Stored data entries

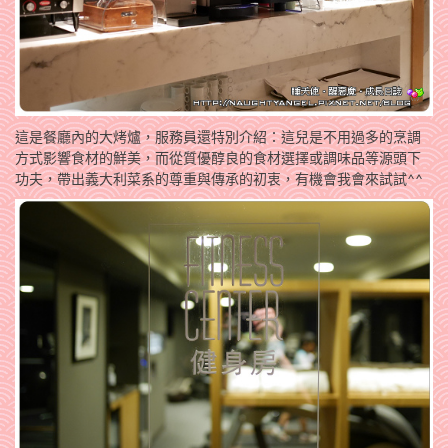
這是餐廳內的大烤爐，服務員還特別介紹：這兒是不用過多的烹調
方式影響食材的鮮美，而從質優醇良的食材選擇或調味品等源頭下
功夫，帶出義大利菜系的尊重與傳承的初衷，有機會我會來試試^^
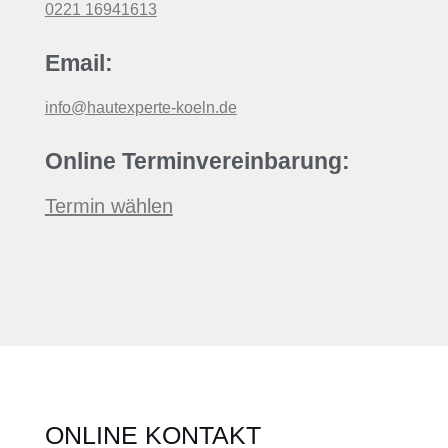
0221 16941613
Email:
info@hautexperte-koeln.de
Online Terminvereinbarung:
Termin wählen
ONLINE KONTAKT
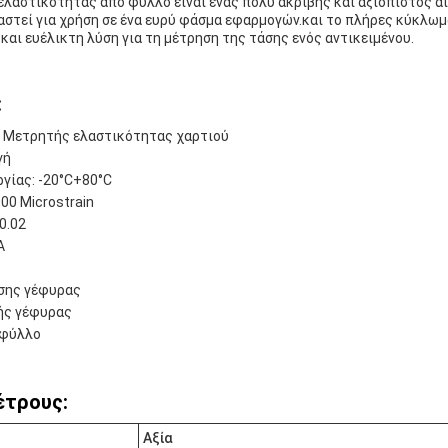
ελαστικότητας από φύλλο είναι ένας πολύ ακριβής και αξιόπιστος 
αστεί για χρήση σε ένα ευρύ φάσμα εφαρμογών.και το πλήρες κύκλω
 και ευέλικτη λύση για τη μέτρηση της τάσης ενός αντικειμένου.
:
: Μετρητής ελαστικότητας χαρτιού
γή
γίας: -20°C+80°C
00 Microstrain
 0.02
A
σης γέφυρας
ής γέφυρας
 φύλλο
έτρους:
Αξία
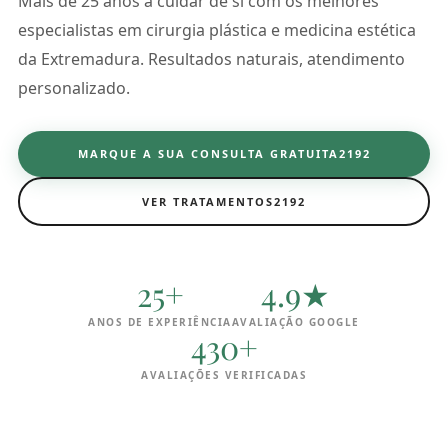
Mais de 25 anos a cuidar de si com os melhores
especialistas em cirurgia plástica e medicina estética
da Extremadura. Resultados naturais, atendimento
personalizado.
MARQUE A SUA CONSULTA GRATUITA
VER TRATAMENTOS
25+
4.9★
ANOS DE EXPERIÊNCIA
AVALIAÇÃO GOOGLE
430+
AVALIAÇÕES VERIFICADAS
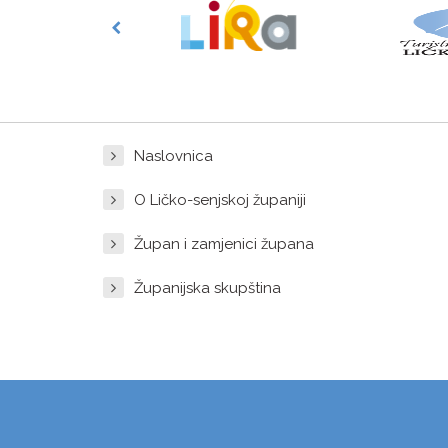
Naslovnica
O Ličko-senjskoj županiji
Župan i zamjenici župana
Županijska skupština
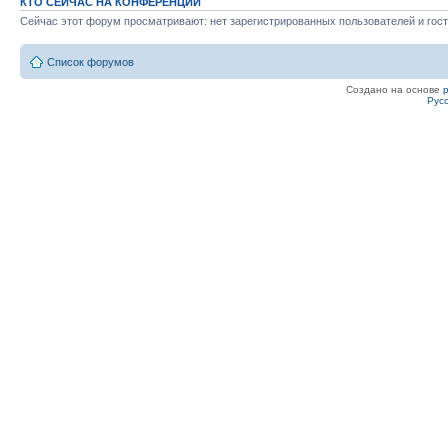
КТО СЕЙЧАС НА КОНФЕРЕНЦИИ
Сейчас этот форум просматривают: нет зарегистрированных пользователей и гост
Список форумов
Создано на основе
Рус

--

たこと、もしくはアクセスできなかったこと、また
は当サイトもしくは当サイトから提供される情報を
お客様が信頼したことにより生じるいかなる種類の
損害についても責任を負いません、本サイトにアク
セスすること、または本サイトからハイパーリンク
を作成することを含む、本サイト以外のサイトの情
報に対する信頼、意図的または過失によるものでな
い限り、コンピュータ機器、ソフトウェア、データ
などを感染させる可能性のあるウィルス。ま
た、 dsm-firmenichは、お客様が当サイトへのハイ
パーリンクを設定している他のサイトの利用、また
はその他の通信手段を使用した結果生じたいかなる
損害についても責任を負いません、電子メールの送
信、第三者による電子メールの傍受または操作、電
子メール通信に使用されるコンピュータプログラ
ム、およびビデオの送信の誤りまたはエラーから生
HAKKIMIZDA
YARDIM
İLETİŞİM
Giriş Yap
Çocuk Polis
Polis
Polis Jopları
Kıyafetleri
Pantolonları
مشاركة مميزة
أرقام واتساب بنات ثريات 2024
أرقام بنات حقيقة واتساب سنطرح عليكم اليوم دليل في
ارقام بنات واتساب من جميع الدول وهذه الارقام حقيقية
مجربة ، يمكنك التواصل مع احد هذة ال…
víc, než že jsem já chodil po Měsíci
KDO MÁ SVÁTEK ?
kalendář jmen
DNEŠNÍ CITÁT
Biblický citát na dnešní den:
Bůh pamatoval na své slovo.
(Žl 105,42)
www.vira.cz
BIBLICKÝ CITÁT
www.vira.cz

• [WHAT IS BEING ASKED]: Go through the records and report each line that contains "φύλλο".

• [OUTPUT OF THE EXERCISE]:
ελαστικότητας από φύλλο είναι ένας πολύ ακριβής και αξιόπιστος 
 φύλλο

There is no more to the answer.